─── DATASET RECORDS ───

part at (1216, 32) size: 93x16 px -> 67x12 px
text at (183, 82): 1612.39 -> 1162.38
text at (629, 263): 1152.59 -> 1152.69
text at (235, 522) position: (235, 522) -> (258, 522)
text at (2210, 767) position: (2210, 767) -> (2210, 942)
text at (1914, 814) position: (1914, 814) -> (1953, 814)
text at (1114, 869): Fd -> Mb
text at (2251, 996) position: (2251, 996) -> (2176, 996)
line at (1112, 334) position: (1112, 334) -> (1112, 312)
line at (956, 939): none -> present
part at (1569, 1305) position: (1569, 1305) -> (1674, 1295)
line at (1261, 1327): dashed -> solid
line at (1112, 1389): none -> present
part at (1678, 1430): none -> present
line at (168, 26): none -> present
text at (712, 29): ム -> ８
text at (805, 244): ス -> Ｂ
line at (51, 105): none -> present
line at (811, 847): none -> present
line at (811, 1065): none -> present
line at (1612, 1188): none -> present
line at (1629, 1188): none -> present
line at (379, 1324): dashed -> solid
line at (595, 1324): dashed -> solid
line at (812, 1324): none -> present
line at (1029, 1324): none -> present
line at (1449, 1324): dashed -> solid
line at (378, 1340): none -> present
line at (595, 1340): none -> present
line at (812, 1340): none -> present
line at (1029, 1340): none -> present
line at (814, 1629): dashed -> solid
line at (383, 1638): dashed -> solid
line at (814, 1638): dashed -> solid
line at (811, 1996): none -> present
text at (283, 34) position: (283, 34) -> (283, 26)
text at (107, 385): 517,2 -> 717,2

───

BRIEF –
Copy all of the entries in this data file word for word, with no changes.

EXERCISE RESULT –
part at (1216, 32) size: 93x16 px -> 67x12 px
text at (183, 82): 1612.39 -> 1162.38
text at (629, 263): 1152.59 -> 1152.69
text at (235, 522) position: (235, 522) -> (258, 522)
text at (2210, 767) position: (2210, 767) -> (2210, 942)
text at (1914, 814) position: (1914, 814) -> (1953, 814)
text at (1114, 869): Fd -> Mb
text at (2251, 996) position: (2251, 996) -> (2176, 996)
line at (1112, 334) position: (1112, 334) -> (1112, 312)
line at (956, 939): none -> present
part at (1569, 1305) position: (1569, 1305) -> (1674, 1295)
line at (1261, 1327): dashed -> solid
line at (1112, 1389): none -> present
part at (1678, 1430): none -> present
line at (168, 26): none -> present
text at (712, 29): ム -> ８
text at (805, 244): ス -> Ｂ
line at (51, 105): none -> present
line at (811, 847): none -> present
line at (811, 1065): none -> present
line at (1612, 1188): none -> present
line at (1629, 1188): none -> present
line at (379, 1324): dashed -> solid
line at (595, 1324): dashed -> solid
line at (812, 1324): none -> present
line at (1029, 1324): none -> present
line at (1449, 1324): dashed -> solid
line at (378, 1340): none -> present
line at (595, 1340): none -> present
line at (812, 1340): none -> present
line at (1029, 1340): none -> present
line at (814, 1629): dashed -> solid
line at (383, 1638): dashed -> solid
line at (814, 1638): dashed -> solid
line at (811, 1996): none -> present
text at (283, 34) position: (283, 34) -> (283, 26)
text at (107, 385): 517,2 -> 717,2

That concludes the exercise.